===== SOURCE MATERIAL =====

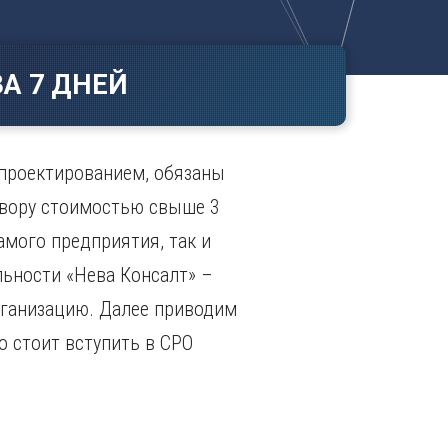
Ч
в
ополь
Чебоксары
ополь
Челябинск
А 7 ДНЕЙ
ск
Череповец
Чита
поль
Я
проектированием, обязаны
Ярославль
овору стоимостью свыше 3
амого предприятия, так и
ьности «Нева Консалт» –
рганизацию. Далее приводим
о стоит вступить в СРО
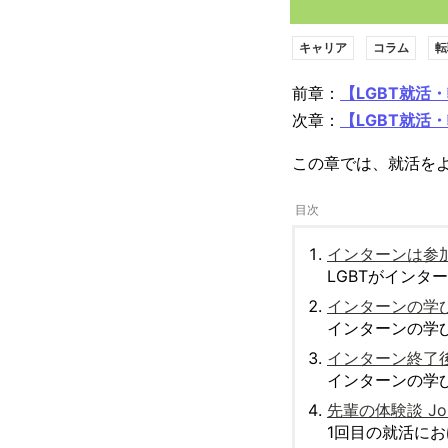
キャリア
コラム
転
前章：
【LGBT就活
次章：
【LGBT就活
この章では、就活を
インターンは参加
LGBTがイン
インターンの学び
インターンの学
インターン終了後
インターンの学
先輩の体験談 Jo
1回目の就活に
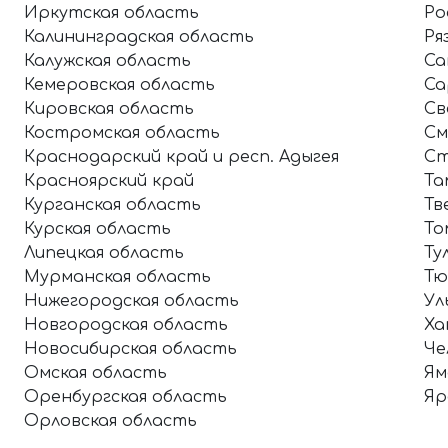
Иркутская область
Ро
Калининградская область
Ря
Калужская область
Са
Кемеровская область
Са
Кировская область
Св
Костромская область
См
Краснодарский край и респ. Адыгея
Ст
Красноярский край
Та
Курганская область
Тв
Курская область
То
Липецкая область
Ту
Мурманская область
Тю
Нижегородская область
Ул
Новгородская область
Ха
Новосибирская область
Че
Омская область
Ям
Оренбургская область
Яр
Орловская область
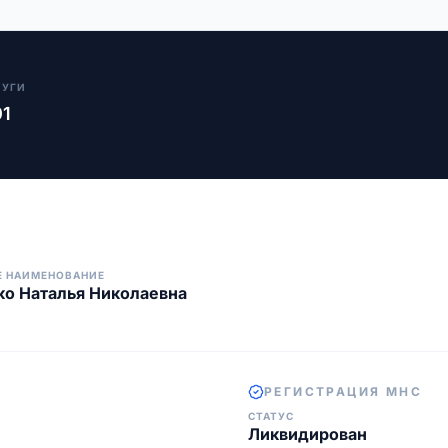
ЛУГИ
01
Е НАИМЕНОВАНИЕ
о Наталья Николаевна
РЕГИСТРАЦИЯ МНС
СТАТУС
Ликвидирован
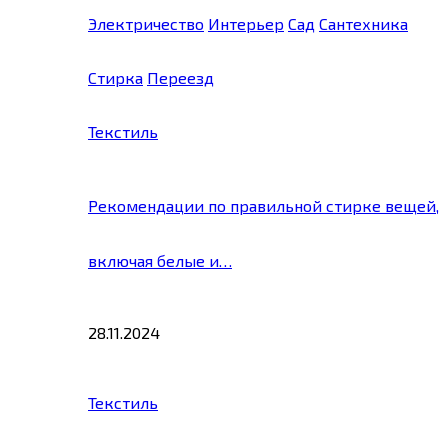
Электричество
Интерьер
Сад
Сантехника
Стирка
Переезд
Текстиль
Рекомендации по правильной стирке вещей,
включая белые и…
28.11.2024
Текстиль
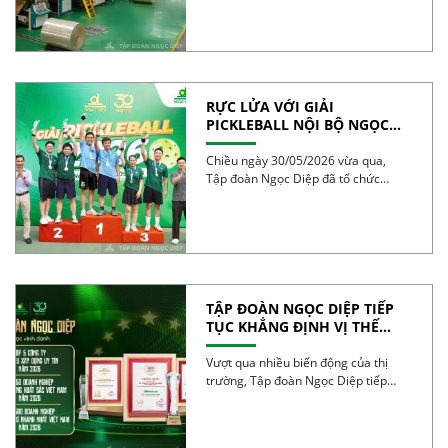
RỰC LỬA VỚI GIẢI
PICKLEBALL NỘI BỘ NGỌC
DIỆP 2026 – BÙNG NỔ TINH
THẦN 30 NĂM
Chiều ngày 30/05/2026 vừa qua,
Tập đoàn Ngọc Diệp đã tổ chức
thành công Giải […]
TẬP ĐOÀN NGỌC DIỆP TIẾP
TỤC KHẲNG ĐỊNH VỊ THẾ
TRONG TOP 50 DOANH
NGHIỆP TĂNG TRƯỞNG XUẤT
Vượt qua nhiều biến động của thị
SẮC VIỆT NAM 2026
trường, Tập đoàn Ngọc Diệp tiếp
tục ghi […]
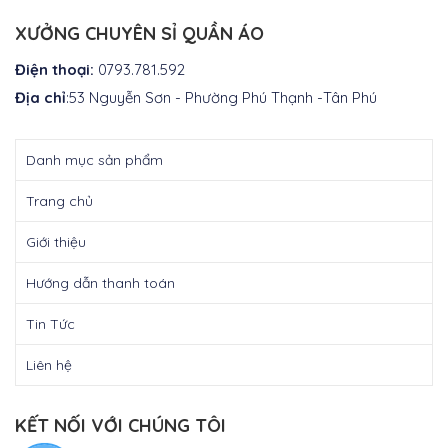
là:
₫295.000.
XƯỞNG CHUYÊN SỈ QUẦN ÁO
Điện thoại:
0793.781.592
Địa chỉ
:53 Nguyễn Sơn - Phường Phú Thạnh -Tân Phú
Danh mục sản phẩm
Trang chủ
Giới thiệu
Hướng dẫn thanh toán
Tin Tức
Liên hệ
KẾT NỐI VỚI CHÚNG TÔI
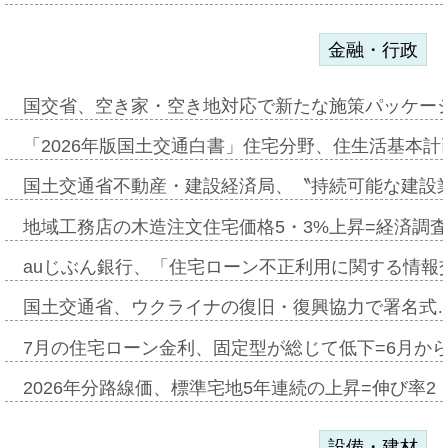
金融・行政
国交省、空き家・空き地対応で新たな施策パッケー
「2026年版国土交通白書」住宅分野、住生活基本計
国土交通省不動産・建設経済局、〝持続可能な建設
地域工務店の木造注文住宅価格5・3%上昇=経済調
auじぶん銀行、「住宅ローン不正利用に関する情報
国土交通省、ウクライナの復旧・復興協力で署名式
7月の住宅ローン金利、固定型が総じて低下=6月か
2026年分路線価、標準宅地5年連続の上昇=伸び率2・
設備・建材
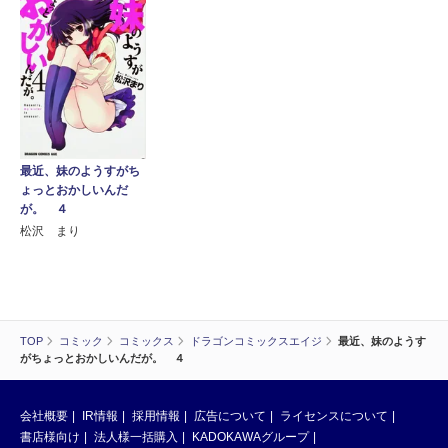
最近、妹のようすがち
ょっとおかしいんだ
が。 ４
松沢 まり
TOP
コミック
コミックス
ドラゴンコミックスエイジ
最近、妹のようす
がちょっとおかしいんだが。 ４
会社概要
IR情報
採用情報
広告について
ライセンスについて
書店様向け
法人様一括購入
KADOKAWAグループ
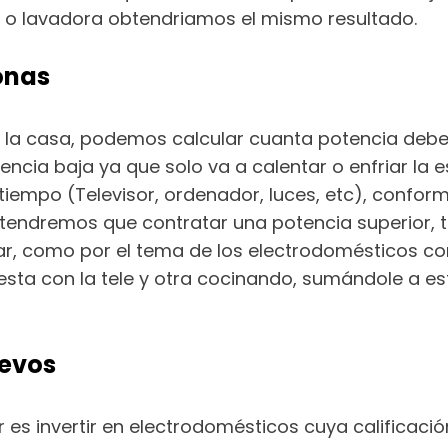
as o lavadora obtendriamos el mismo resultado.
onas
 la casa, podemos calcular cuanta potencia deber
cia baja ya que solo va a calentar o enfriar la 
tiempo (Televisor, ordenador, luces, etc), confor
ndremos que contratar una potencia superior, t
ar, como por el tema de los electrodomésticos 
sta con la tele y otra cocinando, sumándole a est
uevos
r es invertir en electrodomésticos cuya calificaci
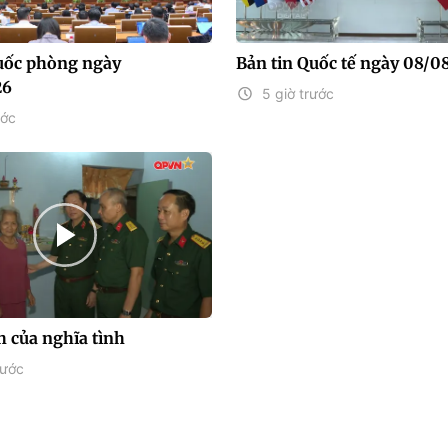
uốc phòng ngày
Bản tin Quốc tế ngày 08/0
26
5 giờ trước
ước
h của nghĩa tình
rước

=====
===== SOURCE MATERIAL =====

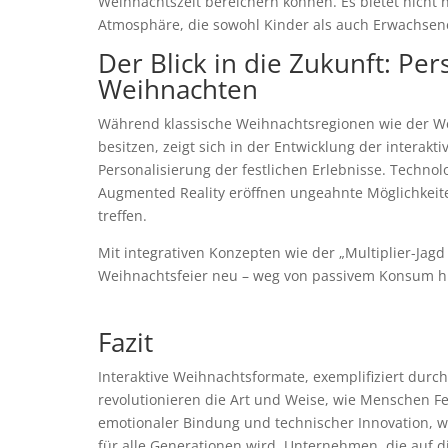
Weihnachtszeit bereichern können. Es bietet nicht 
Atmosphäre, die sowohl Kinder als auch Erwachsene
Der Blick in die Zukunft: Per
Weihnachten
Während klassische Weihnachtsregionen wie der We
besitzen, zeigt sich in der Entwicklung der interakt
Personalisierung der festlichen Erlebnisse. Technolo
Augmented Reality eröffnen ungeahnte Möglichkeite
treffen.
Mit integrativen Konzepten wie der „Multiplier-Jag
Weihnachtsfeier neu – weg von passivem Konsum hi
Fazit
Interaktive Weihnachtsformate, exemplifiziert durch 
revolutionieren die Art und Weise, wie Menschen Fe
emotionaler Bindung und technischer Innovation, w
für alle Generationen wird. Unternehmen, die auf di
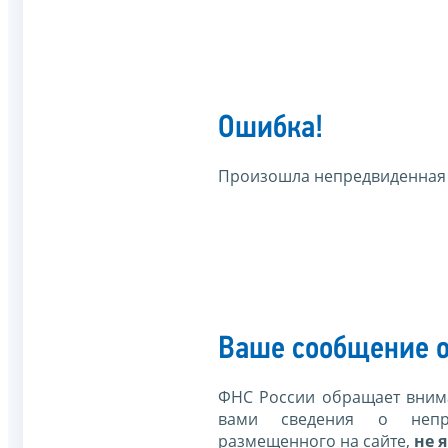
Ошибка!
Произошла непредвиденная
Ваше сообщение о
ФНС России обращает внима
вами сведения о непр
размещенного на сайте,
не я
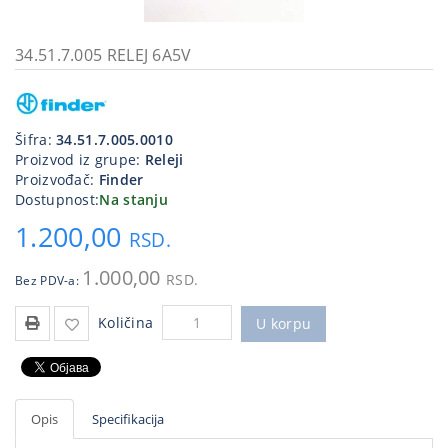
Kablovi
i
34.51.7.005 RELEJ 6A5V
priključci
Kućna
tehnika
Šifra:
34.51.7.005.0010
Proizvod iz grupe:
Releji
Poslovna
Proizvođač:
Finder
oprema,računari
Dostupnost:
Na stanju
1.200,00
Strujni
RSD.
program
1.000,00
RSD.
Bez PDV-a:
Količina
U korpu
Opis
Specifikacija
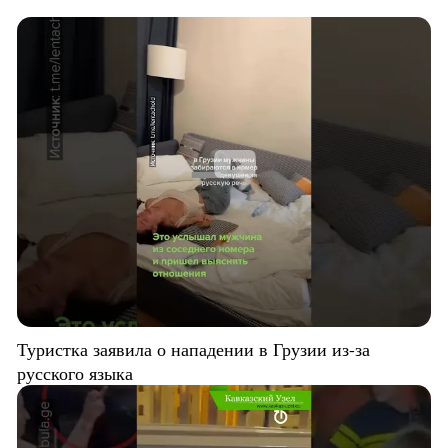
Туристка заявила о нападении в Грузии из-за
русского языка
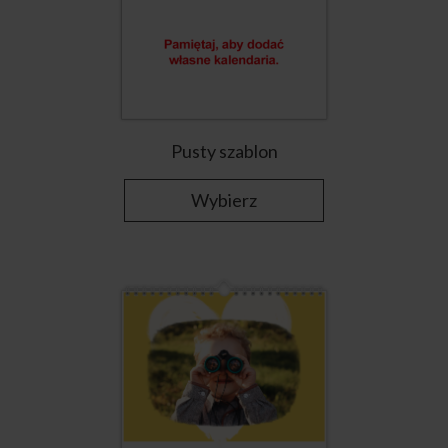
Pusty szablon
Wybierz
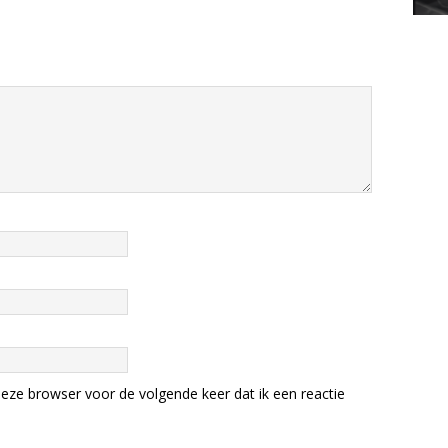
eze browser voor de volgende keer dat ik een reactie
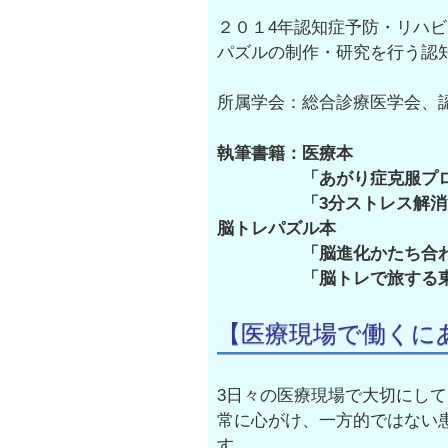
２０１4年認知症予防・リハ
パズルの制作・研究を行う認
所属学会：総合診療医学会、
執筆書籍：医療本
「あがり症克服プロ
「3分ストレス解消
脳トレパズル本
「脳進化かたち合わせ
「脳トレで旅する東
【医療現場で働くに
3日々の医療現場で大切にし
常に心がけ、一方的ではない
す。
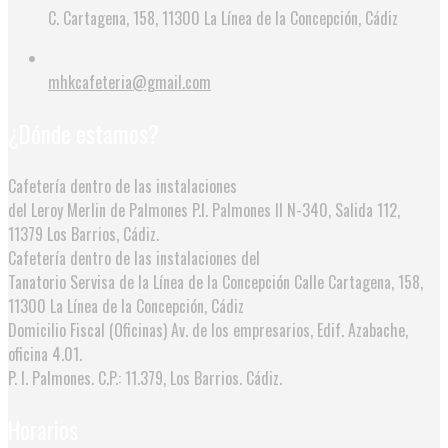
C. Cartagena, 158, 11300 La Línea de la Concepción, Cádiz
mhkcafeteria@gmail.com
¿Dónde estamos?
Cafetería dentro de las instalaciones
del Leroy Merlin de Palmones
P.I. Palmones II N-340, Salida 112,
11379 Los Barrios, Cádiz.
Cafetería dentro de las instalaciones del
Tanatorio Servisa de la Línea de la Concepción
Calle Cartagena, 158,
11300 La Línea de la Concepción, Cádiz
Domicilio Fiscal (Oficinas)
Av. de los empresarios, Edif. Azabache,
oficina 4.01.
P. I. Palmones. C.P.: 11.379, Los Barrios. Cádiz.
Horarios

=====

Please identify each row that contains the string "Palmones" and copy those rows in full. Match the letter case exactly.

del Leroy Merlin de Palmones
P.I. Palmones II N-340, Salida 112,
P. I. Palmones. C.P.: 11.379, Los Barrios. Cádiz.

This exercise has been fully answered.